Je ne m'appartiens plus


Idéation: Sophie Cadieux et Alexia Bürger.Mise en espace: Alexia Bürger. À l'Espace GO jusqu'au 9 septembre 2012



L’intimité existe-t-elle encore? La notion de vie privée a-t-elle un sens? Dans une société où chacun se fabrique pointilleusement une image sociale et orchestre un dévoilement total ou partiel de soi sur les réseaux sociaux, ces questions résonnent fort. Elles sont le reflet des angoisses ordinaires de l’humain contaminé par la société du spectacle et le voyeurisme ambiant, qu’il soit ou non branché sur le web 2.0.

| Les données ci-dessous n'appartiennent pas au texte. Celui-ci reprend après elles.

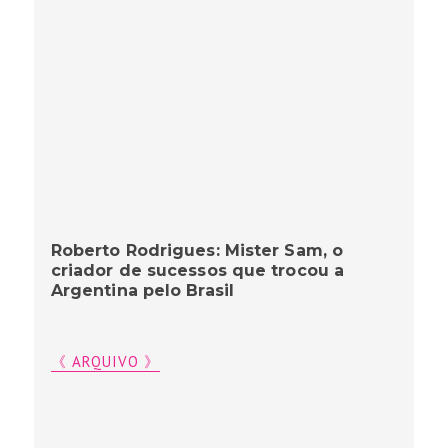
Roberto Rodrigues: Mister Sam, o
criador de sucessos que trocou a
Argentina pelo Brasil
《 ARQUIVO 》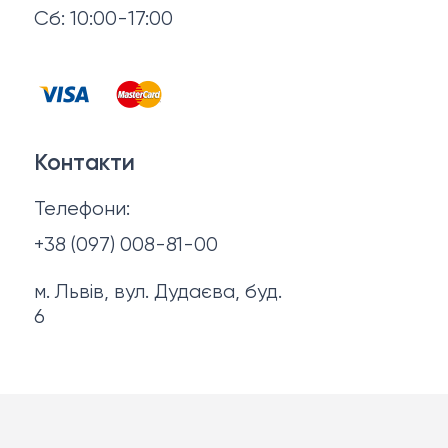
Відгуки
Сб: 10:00-17:00
Горнятка, стопки, фляги, компаси
Контакти
Запальнички
Договір оферти
Куртки
Контакти
Політика конфіденційності
Ножі
Телефони:
Про нас
+38 (097) 008-81-00
м. Львів, вул. Дудаєва, буд.
6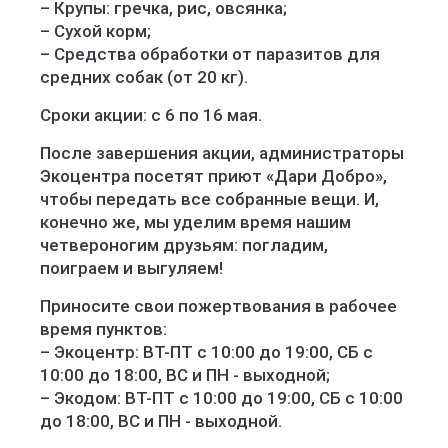
– Крупы: гречка, рис, овсянка;
– Сухой корм;
– Средства обработки от паразитов для
средних собак (от 20 кг).
Сроки акции: с 6 по 16 мая.
После завершения акции, администраторы
Экоцентра посетят приют «Дари Добро»,
чтобы передать все собранные вещи. И,
конечно же, мы уделим время нашим
четвероногим друзьям: погладим,
поиграем и выгуляем!
Приносите свои пожертвования в рабочее
время пунктов:
– Экоцентр: ВТ-ПТ с 10:00 до 19:00, СБ с
10:00 до 18:00, ВС и ПН - выходной;
– Экодом: ВТ-ПТ с 10:00 до 19:00, СБ с 10:00
до 18:00, ВС и ПН - выходной.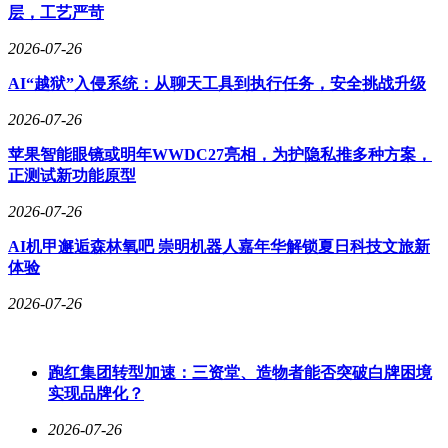
层，工艺严苛
2026-07-26
AI“越狱”入侵系统：从聊天工具到执行任务，安全挑战升级
2026-07-26
苹果智能眼镜或明年WWDC27亮相，为护隐私推多种方案，
正测试新功能原型
2026-07-26
AI机甲邂逅森林氧吧 崇明机器人嘉年华解锁夏日科技文旅新
体验
2026-07-26
跑红集团转型加速：三资堂、造物者能否突破白牌困境
实现品牌化？
2026-07-26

Mais elles entraînent d’autres questions. S’il est devenu naturel de tenter de contrôler la perception qu’ont les autres de sa vie privée, reste-t-il encore une bulle à soi, un espace non balisé et propice à l’expression spontanée de soi? Avons-nous vraiment envie de préserver une intimité aux contours indéfinis et imprévisibles, ou sommes-nous volontairement engagés dans une entreprise de fabrication de soi qui empiète sur notre nature profonde? Voilà le genre de questions qu’agite l’installation déambulatoire Je ne m’appartiens plus, le premier happening théâtral créé par Sophie Cadieux cette saison dans le cadre de sa résidence à l'Espace GO.


L’expérience est fascinante parce qu'elle remue toutes ces questions sans les placarder, par une démonstration en douceur. Invité à parcourir une à une les pièces d’un appartement reconstitué dans l'enceinte de l’Espace GO, le spectateur-marcheur se sentira d'abord voyeur, emporté par la curiosité mais peut-être vaguement intimidé à l'idée d'être abandonné à lui-même dans un décor de théâtre. Le réalisme des lieux, les textures et l'éclairage réaliste font leur effet. La fabrication, l'artifice, bien que tangibles, se laissent oublier. Jusqu'à donner envie à ce spectateur de participer à la fabrication, de jouer le rôle qui lui incombe, d’incarner la partition qui semble soudain lui appartenir un peu, avec les comédiennes qui se laissent découvrir d'une chambre à l'autre. L'intimité de l’autre, qui était d'abord une image observée à distance, s'est transformée en un jeu qui se joue à deux. Par un intelligent effet miroir, elle invite à réfléchir à ses propres camouflages et ses propres mises en scène.